Background and Purpose— Perinatal hypoxia-ischemia is a major cause of neonatal morbidity and mortality. Until now no established neuroprotective intervention after perinatal hypoxia-ischemia has been available. The delay in cell death after perinatal hypoxia-ischemia creates possibilities for therapeutic intervention after the initial insult. Excessive nitric oxide and reactive oxygen species generated on hypoxia-ischemia and reperfusion play a key role in the neurotoxic cascade. The present study examines the neuroprotective properties of neuronal and inducible but not endothelial nitric oxide synthase inhibition by 2-iminobiotin in a piglet model of perinatal hypoxia-ischemia.
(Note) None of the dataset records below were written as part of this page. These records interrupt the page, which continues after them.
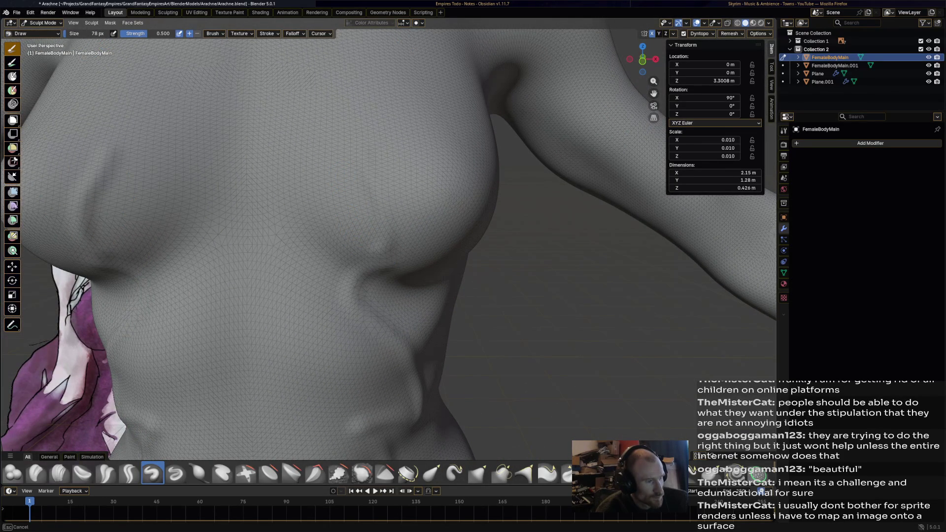
mouse_move(222, 369)
middle_down()
mouse_move(133, 408)
mouse_move(353, 174)
middle_up()
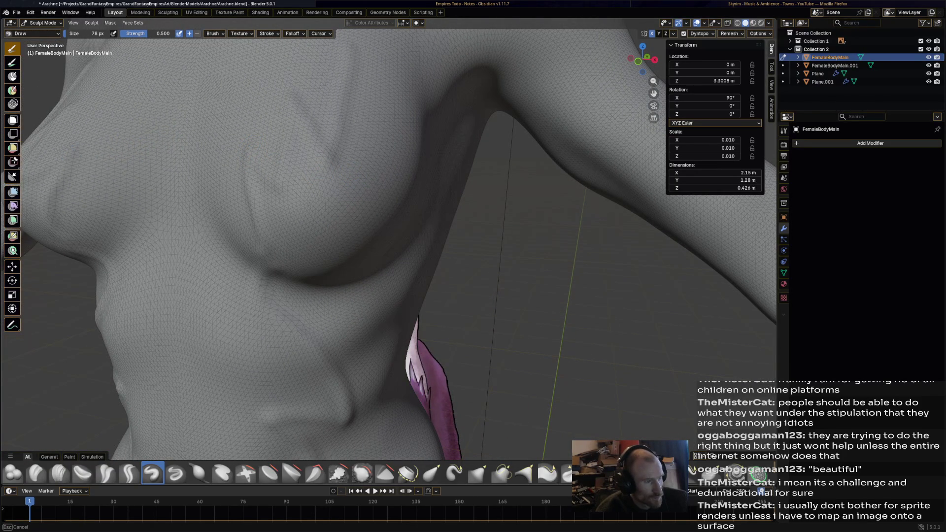
middle_drag(353, 175, 280, 192)
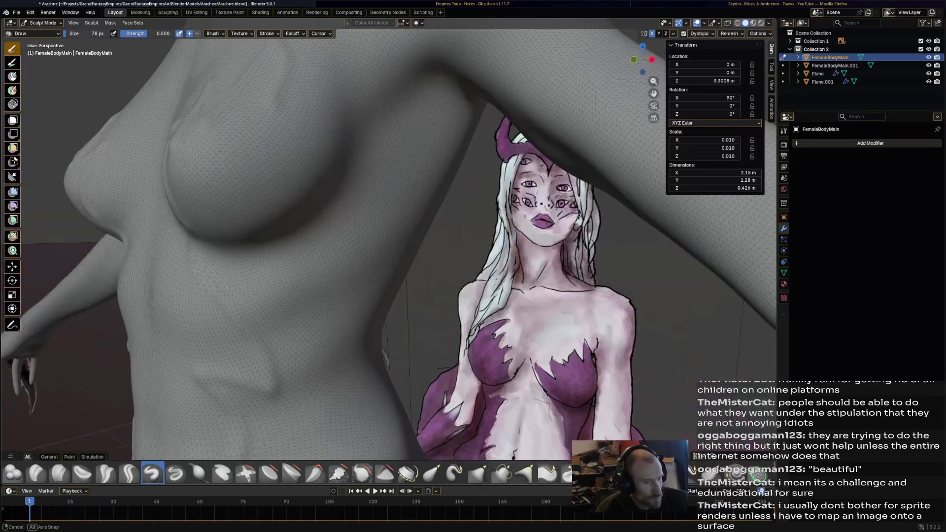
Carve ridges on the upper torso and vertical grooves down its sides
drag(287, 106, 334, 152)
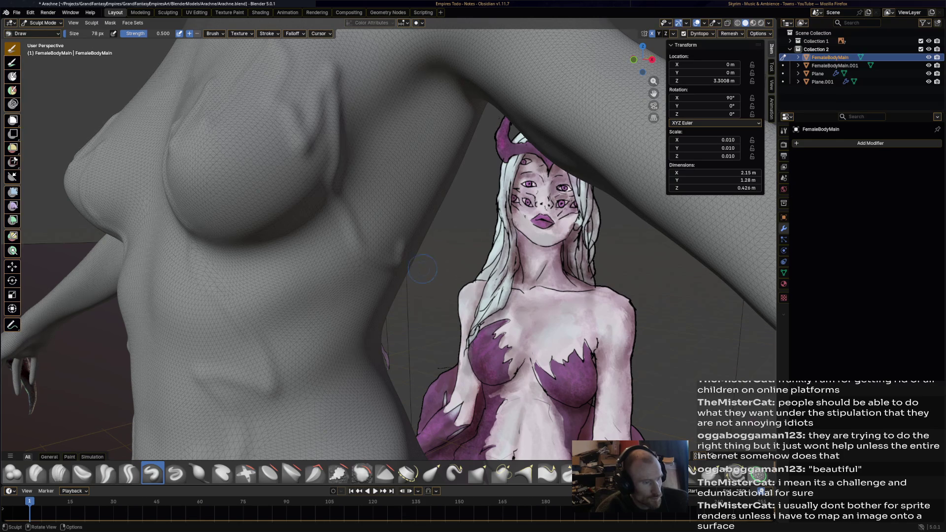
middle_drag(422, 271, 332, 255)
mouse_move(368, 229)
mouse_down()
mouse_move(380, 284)
mouse_move(411, 318)
mouse_up()
mouse_move(436, 348)
middle_down()
mouse_move(359, 344)
mouse_move(665, 348)
middle_up()
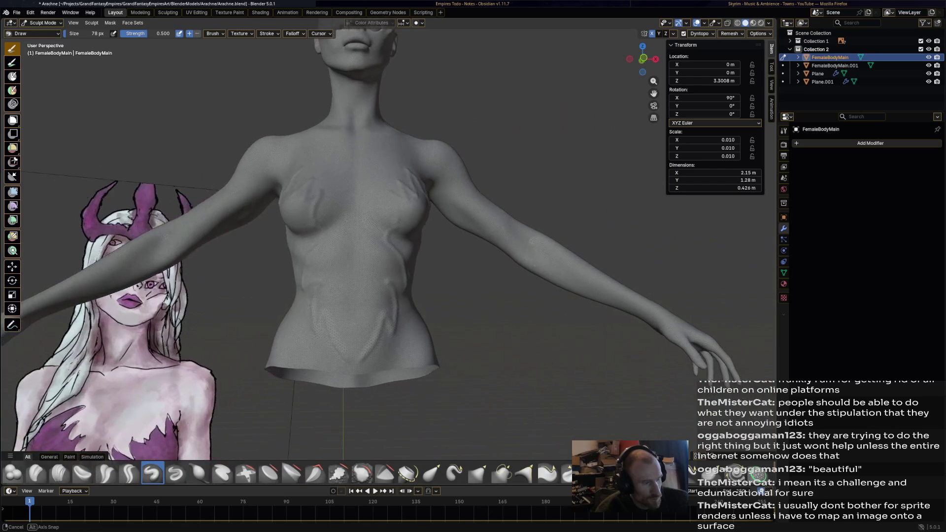
scroll(436, 334, down, 2)
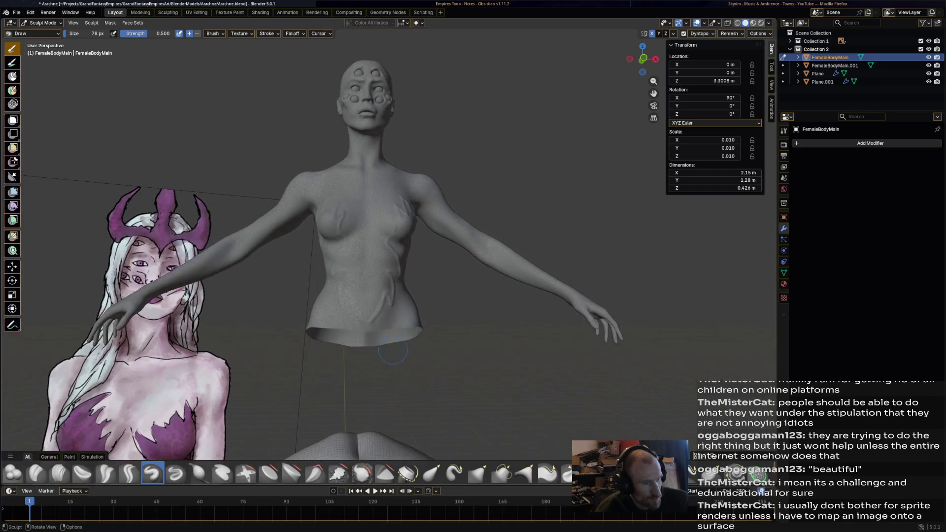
scroll(436, 334, up, 3)
scroll(435, 296, up, 1)
scroll(435, 255, up, 2)
scroll(435, 255, up, 2)
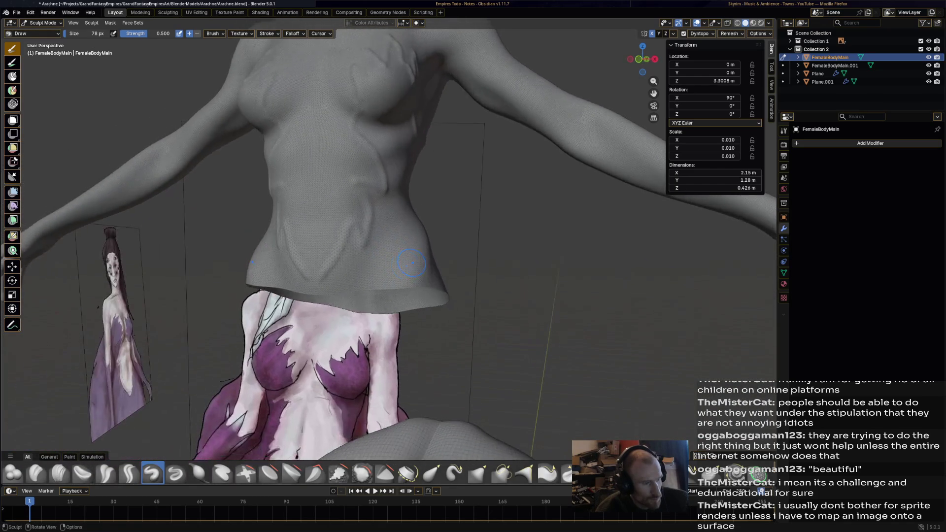
scroll(366, 291, up, 1)
middle_drag(331, 243, 292, 245)
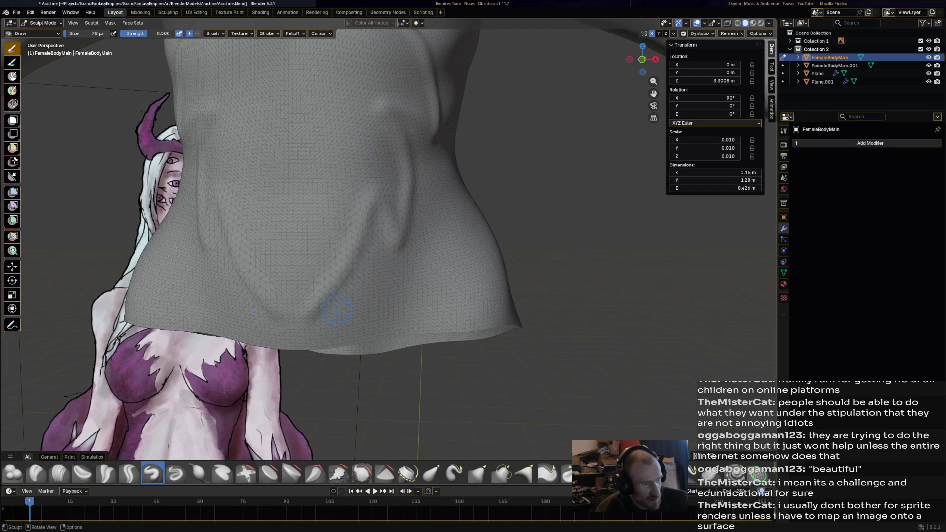
Carve mirrored creases across the lower torso and up the right side
mouse_move(329, 320)
mouse_down()
mouse_move(374, 244)
mouse_move(366, 303)
mouse_up()
drag(373, 255, 391, 325)
drag(414, 244, 407, 334)
mouse_move(344, 322)
mouse_down()
mouse_move(318, 340)
mouse_move(426, 299)
mouse_up()
mouse_move(440, 332)
mouse_down()
mouse_move(447, 267)
mouse_move(411, 214)
mouse_move(425, 192)
mouse_move(458, 248)
mouse_move(458, 200)
mouse_up()
mouse_move(418, 163)
mouse_down()
mouse_move(403, 126)
mouse_move(488, 254)
mouse_up()
Add long creases up the right torso, turning toward the spider reference
mouse_move(480, 207)
mouse_down()
mouse_move(470, 315)
mouse_move(462, 303)
mouse_up()
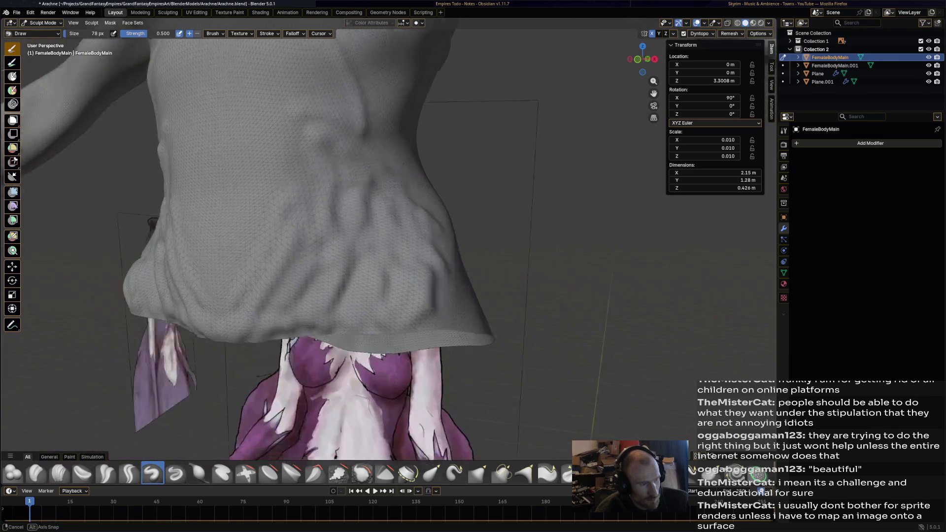
middle_drag(462, 301, 423, 303)
mouse_move(423, 304)
mouse_down()
mouse_move(310, 126)
mouse_move(414, 326)
mouse_move(427, 311)
mouse_up()
middle_drag(428, 310, 296, 219)
mouse_move(295, 219)
mouse_down()
mouse_move(291, 273)
mouse_move(414, 244)
mouse_up()
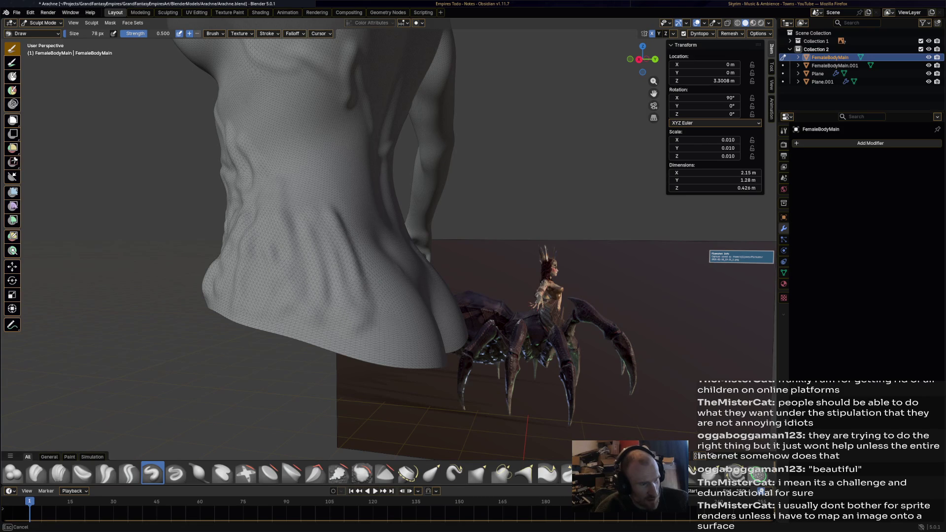
Orbit to the back and carve vertical folds across the lower torso
drag(391, 333, 400, 304)
middle_drag(399, 304, 488, 222)
drag(510, 207, 518, 303)
drag(365, 226, 373, 340)
mouse_move(395, 215)
mouse_down()
mouse_move(403, 347)
mouse_move(433, 340)
mouse_up()
mouse_move(370, 325)
mouse_down()
mouse_move(422, 369)
mouse_move(407, 211)
mouse_up()
Carve vertical folds on the upper back and marks into the lower back and waist
drag(480, 229, 473, 159)
drag(392, 200, 381, 156)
Methods— Twenty-three newborn piglets were subjected to 60 minutes of hypoxia-ischemia, followed by 24 hours of reperfusion and reoxygenation. Five additional piglets served as sham-operated controls. On reperfusion, piglets were randomly treated with either vehicle (n=12) or 2-iminobiotin (n=11). At 24 hours after hypoxia-ischemia, the cerebral energy state, presence of vasogenic edema, amount of apparently normal neuronal cells, caspase-3 activity, amount of terminal deoxynucleotidyl transferase-mediated dUTP-biotin in situ nick end labeling (TUNEL)-positive cells, and degree of tyrosine nitration were assessed.
Results— A 90% improvement in cerebral energy state, 90% reduction in vasogenic edema, and 60% to 80% reduction in apoptosis-related neuronal cell death were demonstrated in 2-iminobiotin-treated piglets at 24 hours after hypoxia- ischemia. A significant reduction in tyrosine nitration in the cerebral cortex was observed in 2-iminobiotin-treated piglets, indicating decreased formation of reactive nitrogen species.
Conclusions— Simultaneous and selective inhibition of neuronal and inducible nitric oxide synthase by 2-iminobiotin is a promising strategy for neuroprotection after perinatal hypoxia-ischemia.